Senna was clearly a charitable man who cared about the world he lived in, but beyond these facts, the film is not always interested in deifying him, much to its betterment. It features gut-wrenching moments, like Senna’s bitter rivalry with fellow F1 legend Alain Prost and the death of a rookie driver in qualifying at San Marino, just one day before the actual race where Senna was killed. These events are shown with matter-of-fact bluntness, painting Senna (and thus, “the racer”) as a single-minded obsessive for whom life is just something to speed past.

Until it doesn’t. “Senna” pulls off the same trick time and time again, making you have a bold opinion about the man before making you reverse course. It’s a nuanced, gripping work of nonfiction filmmaking, essential for those who want to look beneath the hood as deeply as possible.

1. Grand Prix

Released in 1966 by American master John Frankenheimer, “Grand Prix” revolutionized the form of the “racing movie,” and maybe the “action movie” itself.

Shot in stupendous 70mm film, “Grand Prix” places James Garner in the center of an ensemble cast of competitors in the world of Formula One. At a luxurious, three-hour run time, every character is given nice pieces of focus and subplots, from changing sponsorships to fraught love affairs. It almost reminds the viewer of an always interesting Robert Altman film, weaving a hangout tapestry among a deep ensemble that just happens to take place with race car drivers.

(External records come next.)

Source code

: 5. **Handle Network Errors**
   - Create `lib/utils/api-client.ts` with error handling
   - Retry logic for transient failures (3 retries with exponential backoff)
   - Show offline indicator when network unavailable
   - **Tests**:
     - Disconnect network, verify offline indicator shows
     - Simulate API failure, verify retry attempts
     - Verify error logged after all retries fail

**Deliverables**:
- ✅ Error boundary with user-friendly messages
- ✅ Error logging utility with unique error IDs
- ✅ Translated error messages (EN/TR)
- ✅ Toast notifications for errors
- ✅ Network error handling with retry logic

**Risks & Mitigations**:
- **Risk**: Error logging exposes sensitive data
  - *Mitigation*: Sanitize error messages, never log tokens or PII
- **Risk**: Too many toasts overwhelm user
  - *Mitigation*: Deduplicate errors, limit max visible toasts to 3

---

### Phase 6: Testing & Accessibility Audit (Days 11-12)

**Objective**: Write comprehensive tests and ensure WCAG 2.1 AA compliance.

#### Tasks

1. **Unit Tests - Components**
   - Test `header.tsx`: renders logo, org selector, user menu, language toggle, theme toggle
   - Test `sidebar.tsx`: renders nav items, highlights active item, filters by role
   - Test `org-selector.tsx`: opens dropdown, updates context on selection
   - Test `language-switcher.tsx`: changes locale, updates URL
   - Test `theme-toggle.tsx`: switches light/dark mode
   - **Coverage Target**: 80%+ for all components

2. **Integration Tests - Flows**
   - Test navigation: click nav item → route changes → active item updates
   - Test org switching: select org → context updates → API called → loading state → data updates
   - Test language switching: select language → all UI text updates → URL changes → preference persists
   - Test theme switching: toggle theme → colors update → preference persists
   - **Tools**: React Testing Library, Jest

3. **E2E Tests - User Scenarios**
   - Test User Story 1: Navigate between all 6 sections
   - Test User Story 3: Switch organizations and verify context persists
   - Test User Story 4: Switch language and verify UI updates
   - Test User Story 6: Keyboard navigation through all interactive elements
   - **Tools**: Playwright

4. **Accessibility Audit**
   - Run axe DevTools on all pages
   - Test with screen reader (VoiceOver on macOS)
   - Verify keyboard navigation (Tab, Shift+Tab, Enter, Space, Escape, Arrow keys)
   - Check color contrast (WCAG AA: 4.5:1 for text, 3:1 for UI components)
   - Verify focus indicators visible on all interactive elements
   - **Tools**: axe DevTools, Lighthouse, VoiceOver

Until the racing sequences happen. And then, wow, everything else in your pretty little head will fly out the window. The cinematography and editing of this flick is bold, unique, and willing to push the boundaries of film to deliver experiential thrills. In particular, its use of split-screen is raucous, punchy, and always “cool” in that best 1960s pop art kind of fashion that contemporary directors haven’t figured out how to touch.

“Grand Prix” is an all-encompassing racing movie, the one that set the pace for every film to follow.